DATA FOR THIS TASK section start

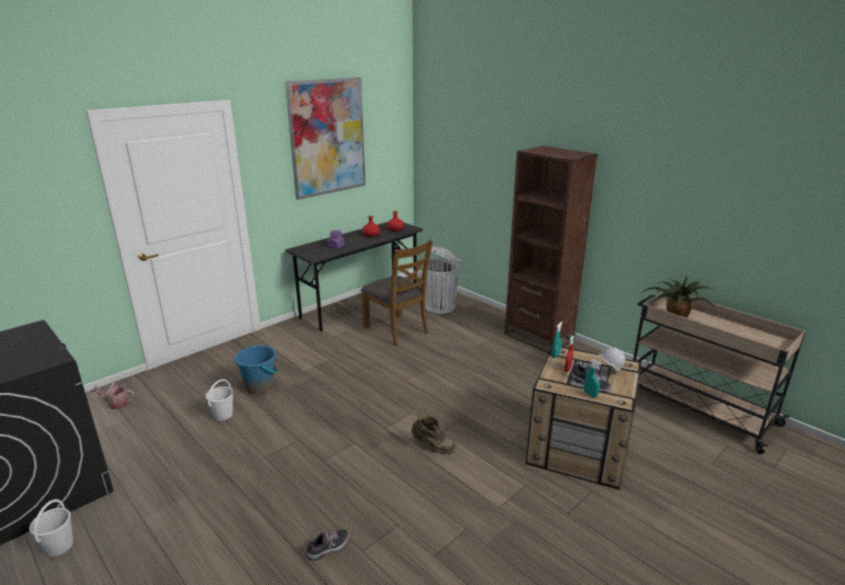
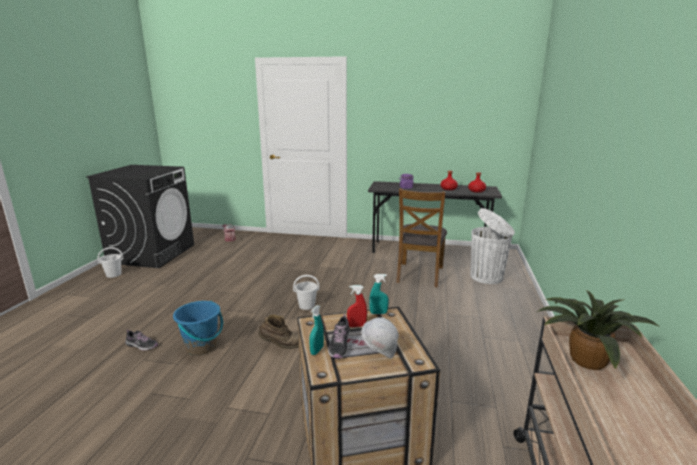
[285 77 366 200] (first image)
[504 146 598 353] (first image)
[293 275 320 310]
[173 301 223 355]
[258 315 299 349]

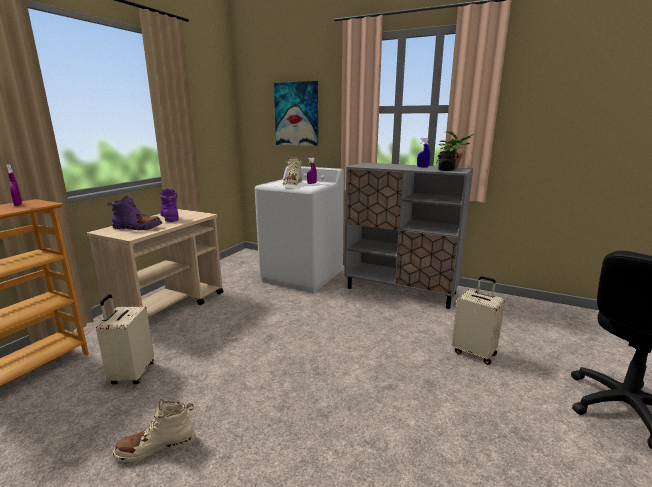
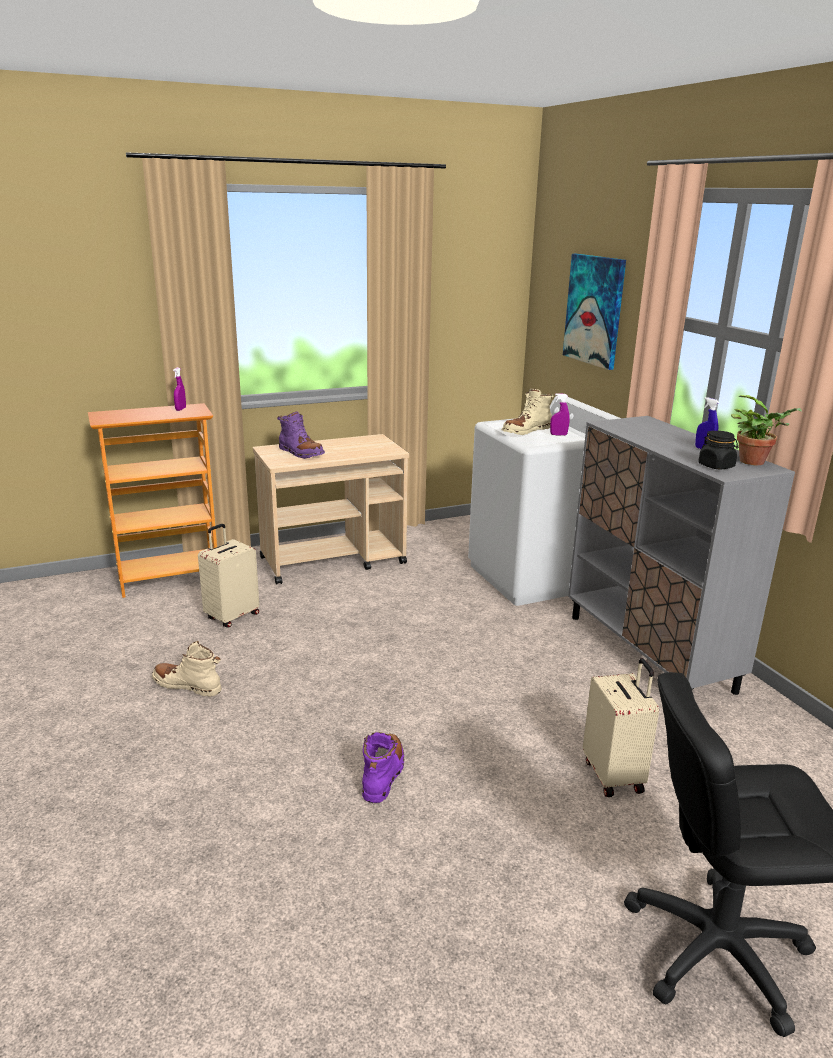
[362 732 404 803]

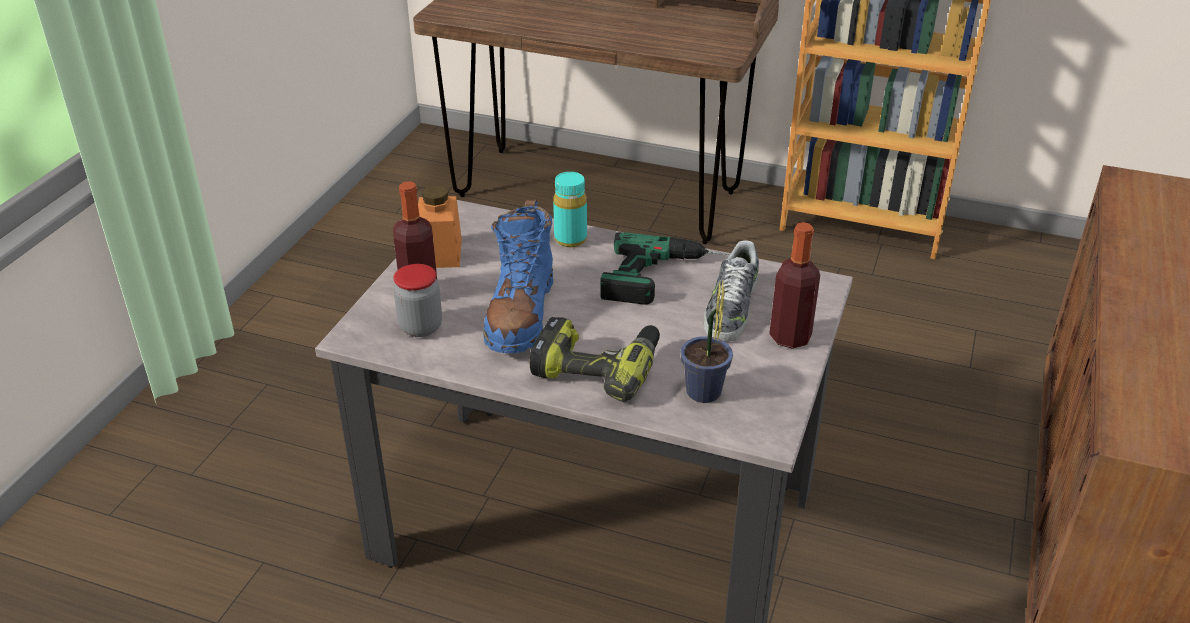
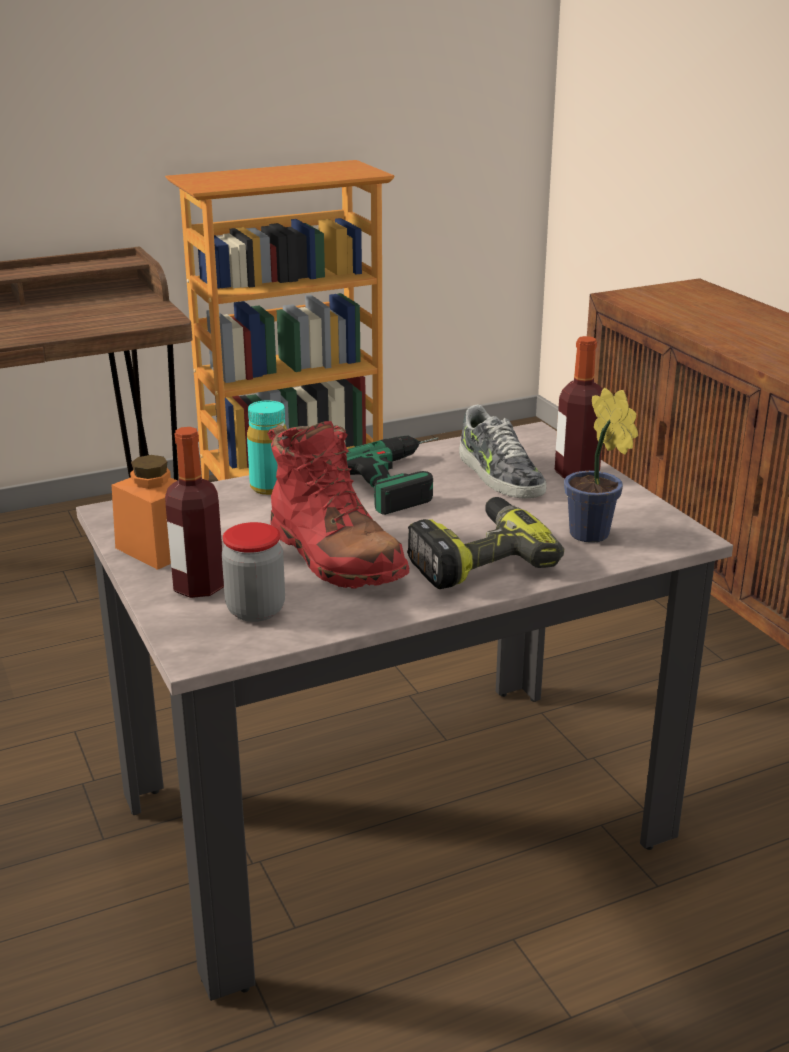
[267 421 409 589]

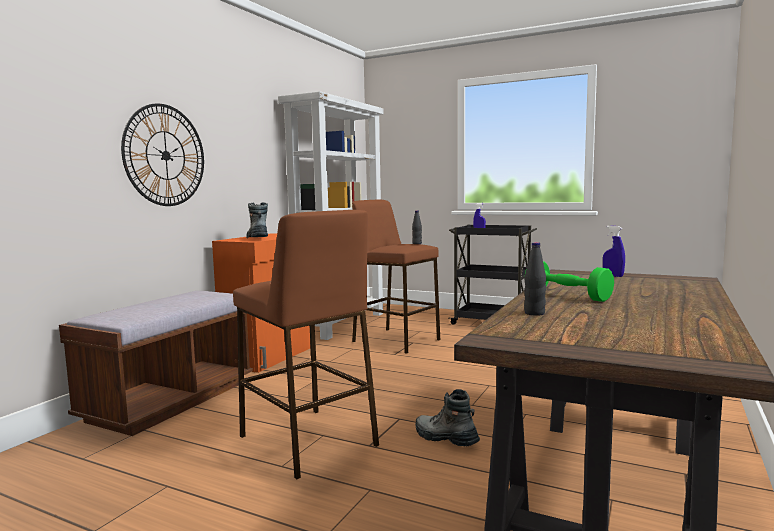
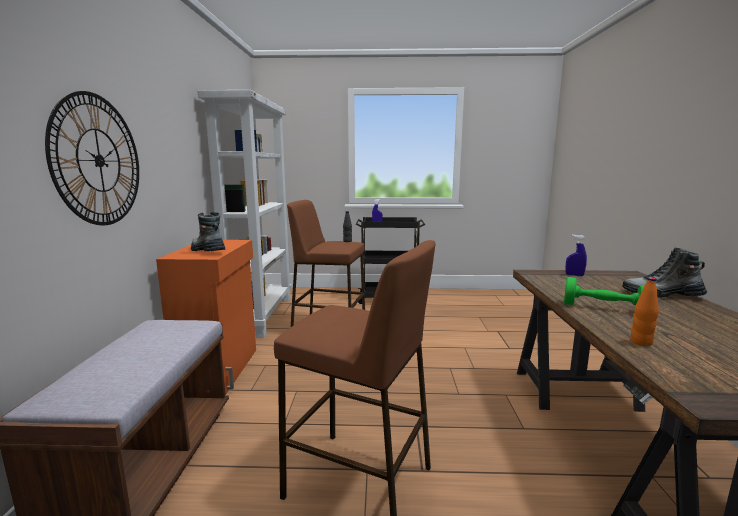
[622 247 707 298]
[630 277 659 346]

DATA FOR THIS TASK section end

When repeating the entries, leave out every picture and keep the rest exact.

- EXERCISE SOLUTION -
[285 77 366 200] (first image)
[504 146 598 353] (first image)
[293 275 320 310]
[173 301 223 355]
[258 315 299 349]

[362 732 404 803]

[267 421 409 589]

[622 247 707 298]
[630 277 659 346]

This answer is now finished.